Having already previewed two plant-based versions of the adidas Gazelle back in September, Sean Wotherspoon – the planet-focused designer and co-founder of MNTGE – now seems to have another Earth-friendlier version of the Three Stripes classic on the way.
Where the two previous iterations of Wotherspoon Gazelle were described as taking hemp and a non-specific “mushroom leather” for their base and accenting materials, this latest update – which is set to be released tomorrow, 13th October – is, much more specifically, constructed from Mylo™.
An alternative leather created by Bolt Threads, Mylo™ is a mycellium-based material, which – in case you’ve heard the term bandied around but aren’t exactly sure what it describes – means that it’s made from the “underground root structure” of mushrooms, rather than the overground part that you might more instantly recognize as fungi.
“I wanted people to ask that question and dig deeper into alt materials. I’ve been a huge fan of what Bolt Threads has been doing with Mycelium and thought they would be a great partner to help shed light on the mushroom leather industry.” – Sean Wotherspoon
Interestingly, given that this third example of plant-based sneaker design is actually the only one thus far to hit the market, it could well mean that the two versions we’ve previously seen are also crafted from Mylo™ and that “mushroom leather” was simply a placeholder. It would certainly make sense, given that this isn’t the first time an adidas sneaker has appeared in Mylo™ form – but, of course, that’s just speculation for now. Until the other variations appear for sale, we’re really just guessing.
What’s also interesting, though, is that – beyond a slight change in colorway, arriving now in a combination of light pink, orange and sky blue – the other main deviation is that the shoe seems to have ditched its tongue-in-cheek trefoil “hemp” tag. Based on looks alone, this seems to be a design choice rather than a materials one: it seems unlikely that the hemp stitching and upper elements have been replaced with another material at the last minute.
Of course, it’s possible they’ve been switched for cotton – but that would be a downgrade in terms of sustainability – a decision that doesn’t quite fit with the ethos of the shoe, or with Wotherspoon’s general approach to planet-friendlier design.
“The Gazelle is a Classic: I love them, a lot of other people love them, and it’s a daily basic shoe, so was easy to execute with the Mylo™.” – Sean Wotherspoon
While the adidas website has precious little to say about the shoe – officially dubbed the “SEAN WOTHERSPOON’S MYLO™ SNEAKER HAS ITS MYCELIUM ROOTS IN AN ADIDAS CLASSIC” – we do know plenty about the material already. We know, for example, that Mylo™ is a fast-growing, low-impact material. And we know that it’s made without animal-derived elements or, equally important, any form of plastic. (Although the question of whether adidas has added some for good measure, however counterintuitive that might seem, is another thing entirely.)
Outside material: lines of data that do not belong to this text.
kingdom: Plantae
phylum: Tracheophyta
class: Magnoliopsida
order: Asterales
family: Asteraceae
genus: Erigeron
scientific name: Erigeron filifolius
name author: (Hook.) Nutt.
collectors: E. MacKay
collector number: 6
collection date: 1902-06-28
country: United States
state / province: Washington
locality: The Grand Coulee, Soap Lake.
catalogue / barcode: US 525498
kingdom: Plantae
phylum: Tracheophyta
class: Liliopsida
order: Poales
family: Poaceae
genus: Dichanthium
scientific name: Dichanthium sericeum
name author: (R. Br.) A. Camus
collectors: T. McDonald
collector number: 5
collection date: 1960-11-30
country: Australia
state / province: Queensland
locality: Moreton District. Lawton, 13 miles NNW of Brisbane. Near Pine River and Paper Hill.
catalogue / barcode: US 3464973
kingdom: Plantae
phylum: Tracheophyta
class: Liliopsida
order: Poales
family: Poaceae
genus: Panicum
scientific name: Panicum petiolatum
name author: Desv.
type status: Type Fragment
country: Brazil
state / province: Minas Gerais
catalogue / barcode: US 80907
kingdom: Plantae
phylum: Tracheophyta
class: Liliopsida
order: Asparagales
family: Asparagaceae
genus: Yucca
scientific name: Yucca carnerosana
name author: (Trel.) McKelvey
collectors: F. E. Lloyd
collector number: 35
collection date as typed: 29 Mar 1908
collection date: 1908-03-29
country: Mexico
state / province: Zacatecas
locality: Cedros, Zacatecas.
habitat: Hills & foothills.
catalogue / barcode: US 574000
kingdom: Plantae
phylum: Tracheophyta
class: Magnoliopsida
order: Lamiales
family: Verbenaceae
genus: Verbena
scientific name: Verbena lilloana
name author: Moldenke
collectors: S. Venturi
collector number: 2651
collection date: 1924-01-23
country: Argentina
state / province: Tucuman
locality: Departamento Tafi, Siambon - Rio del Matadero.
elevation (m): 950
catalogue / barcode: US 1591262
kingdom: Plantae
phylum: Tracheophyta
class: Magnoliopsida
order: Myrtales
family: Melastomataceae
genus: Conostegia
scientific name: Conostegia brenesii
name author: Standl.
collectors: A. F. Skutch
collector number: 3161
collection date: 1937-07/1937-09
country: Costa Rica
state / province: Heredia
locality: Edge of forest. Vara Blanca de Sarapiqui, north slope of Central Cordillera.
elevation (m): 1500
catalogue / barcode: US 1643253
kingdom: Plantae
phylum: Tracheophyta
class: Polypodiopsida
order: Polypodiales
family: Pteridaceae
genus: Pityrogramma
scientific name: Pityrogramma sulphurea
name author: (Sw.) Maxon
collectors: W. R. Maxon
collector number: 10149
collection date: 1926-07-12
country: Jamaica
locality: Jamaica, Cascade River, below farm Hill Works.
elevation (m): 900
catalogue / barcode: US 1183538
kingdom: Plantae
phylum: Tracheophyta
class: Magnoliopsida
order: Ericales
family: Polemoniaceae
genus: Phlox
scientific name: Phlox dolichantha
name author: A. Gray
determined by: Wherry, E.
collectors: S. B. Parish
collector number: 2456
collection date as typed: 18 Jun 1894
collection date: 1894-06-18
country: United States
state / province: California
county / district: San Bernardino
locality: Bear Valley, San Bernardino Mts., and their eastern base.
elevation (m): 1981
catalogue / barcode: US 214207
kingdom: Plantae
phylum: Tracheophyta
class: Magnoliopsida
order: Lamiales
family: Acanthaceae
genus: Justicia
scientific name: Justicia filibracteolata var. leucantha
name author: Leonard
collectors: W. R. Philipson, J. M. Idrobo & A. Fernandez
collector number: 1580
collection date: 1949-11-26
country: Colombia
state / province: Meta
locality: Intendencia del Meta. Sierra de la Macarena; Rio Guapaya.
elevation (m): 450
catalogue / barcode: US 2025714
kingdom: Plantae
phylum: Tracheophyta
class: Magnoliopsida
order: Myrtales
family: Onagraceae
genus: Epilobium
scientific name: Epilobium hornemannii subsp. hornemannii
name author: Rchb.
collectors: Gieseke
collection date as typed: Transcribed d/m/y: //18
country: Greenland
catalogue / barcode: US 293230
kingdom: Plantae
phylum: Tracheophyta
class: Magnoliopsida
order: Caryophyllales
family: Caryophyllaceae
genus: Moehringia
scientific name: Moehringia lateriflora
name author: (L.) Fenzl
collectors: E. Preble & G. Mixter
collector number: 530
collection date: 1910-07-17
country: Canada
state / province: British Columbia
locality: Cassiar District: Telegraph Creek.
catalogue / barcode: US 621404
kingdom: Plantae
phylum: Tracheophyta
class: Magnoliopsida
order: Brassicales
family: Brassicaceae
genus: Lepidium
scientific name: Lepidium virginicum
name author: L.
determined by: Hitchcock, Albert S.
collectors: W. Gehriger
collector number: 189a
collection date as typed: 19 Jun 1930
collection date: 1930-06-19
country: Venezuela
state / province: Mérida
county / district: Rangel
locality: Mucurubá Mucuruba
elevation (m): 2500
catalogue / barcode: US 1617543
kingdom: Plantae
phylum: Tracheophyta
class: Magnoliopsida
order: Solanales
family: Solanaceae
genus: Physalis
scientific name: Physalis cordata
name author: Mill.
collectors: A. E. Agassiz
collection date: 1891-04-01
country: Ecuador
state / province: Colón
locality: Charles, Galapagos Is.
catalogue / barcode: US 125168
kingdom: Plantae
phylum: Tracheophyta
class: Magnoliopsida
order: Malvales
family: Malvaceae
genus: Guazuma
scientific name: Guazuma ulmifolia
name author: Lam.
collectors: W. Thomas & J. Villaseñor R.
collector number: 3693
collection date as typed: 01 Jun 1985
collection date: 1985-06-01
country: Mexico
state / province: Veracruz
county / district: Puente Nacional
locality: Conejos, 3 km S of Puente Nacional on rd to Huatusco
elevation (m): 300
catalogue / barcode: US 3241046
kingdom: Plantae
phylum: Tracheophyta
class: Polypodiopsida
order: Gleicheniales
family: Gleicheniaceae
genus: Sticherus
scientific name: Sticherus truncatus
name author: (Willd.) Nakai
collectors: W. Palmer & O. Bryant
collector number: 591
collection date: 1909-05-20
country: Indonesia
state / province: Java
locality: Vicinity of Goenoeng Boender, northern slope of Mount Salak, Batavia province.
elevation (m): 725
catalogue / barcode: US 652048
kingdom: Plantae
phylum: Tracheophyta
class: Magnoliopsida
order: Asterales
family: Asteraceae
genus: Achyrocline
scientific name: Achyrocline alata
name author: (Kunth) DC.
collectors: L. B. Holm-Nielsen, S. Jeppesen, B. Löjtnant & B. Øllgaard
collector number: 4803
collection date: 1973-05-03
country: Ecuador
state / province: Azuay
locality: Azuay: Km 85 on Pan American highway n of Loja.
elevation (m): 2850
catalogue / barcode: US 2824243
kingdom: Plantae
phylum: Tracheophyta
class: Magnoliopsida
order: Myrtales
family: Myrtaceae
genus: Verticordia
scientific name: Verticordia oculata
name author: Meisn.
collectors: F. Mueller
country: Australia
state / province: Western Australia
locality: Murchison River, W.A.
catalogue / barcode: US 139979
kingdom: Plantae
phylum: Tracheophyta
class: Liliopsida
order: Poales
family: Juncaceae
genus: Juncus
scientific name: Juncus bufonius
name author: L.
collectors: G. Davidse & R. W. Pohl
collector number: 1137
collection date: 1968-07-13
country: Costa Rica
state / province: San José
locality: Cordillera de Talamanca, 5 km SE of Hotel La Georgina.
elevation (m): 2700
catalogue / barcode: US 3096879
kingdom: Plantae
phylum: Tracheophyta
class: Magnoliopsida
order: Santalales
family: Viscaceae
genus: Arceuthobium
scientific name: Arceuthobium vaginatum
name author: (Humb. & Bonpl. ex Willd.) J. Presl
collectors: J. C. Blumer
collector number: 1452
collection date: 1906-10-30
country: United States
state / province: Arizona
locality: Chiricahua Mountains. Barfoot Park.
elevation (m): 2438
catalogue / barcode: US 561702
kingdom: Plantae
These few questions aside, what we have here is what the footwear industry needs more of: a mainstay sneaker – a classic, even – reworked in Earth-friendlier materials. Not a brand new silhouette or a sub-line sneaker given second billing, but a marquee piece of footwear vested with verifiable eco credentials, produced by a household name that consumers trust.
Priced at $180 USD, the SW GAZELLE INDOOR MYLO releases October 13th, available exclusively via the adidas CONFIRMED app.